■ Work required
Once you reach the line with "input clk, clrn;" in the material below, copy each line exactly up to and including the line with "FLIPFLOPS uut(.s(s),.r(r),.clk(clk),.rst(rst),.q(q));", and skip the pictures.
::: Supplied data
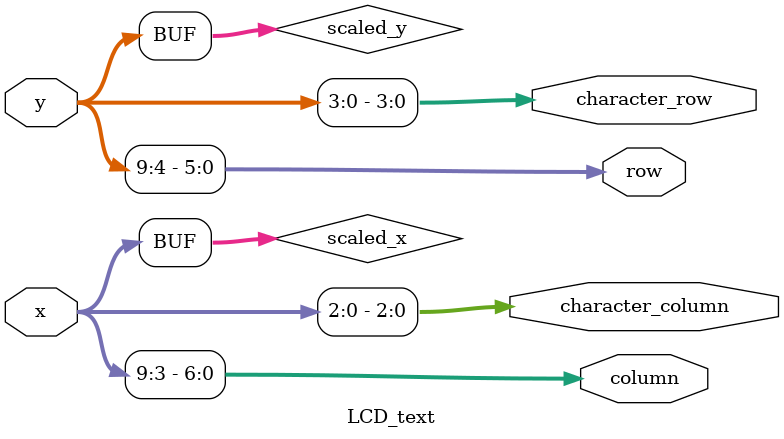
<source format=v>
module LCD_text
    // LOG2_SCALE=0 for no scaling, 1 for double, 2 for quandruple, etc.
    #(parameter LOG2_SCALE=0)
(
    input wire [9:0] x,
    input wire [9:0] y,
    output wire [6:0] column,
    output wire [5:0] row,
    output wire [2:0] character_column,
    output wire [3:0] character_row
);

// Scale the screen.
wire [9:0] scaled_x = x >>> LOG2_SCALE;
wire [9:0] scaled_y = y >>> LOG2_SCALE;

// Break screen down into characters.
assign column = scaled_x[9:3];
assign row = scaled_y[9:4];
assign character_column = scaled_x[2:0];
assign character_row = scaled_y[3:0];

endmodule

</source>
::::::
::: Supplied data
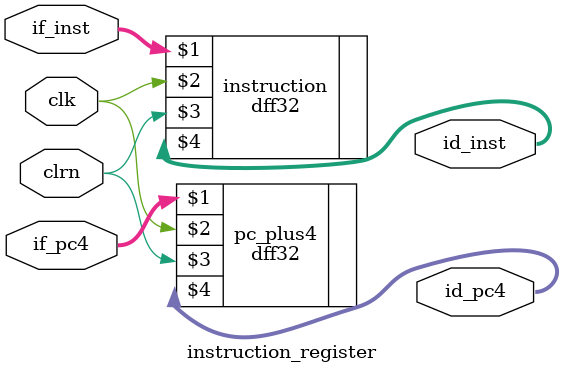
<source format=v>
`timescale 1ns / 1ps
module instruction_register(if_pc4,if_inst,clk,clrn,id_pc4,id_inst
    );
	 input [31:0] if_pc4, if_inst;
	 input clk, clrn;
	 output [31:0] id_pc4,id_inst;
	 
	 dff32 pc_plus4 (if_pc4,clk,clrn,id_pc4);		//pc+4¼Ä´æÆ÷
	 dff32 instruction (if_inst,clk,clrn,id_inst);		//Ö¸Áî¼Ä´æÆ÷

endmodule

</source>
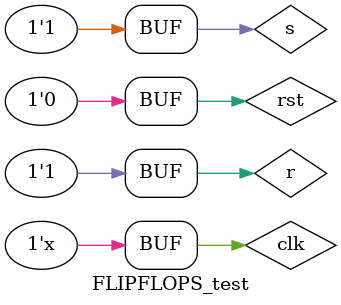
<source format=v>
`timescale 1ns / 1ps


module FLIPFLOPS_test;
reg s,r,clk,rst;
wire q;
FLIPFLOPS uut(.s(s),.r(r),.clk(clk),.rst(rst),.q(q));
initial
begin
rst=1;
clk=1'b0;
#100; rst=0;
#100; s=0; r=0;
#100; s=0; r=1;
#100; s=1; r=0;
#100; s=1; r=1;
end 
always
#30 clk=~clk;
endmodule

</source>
::::::
■ Result below
	 input clk, clrn;
	 output [31:0] id_pc4,id_inst;
	 
	 dff32 pc_plus4 (if_pc4,clk,clrn,id_pc4);		//pc+4¼Ä´æÆ÷
	 dff32 instruction (if_inst,clk,clrn,id_inst);		//Ö¸Áî¼Ä´æÆ÷

endmodule

</source>
<source format=v>
`timescale 1ns / 1ps


module FLIPFLOPS_test;
reg s,r,clk,rst;
wire q;
FLIPFLOPS uut(.s(s),.r(r),.clk(clk),.rst(rst),.q(q));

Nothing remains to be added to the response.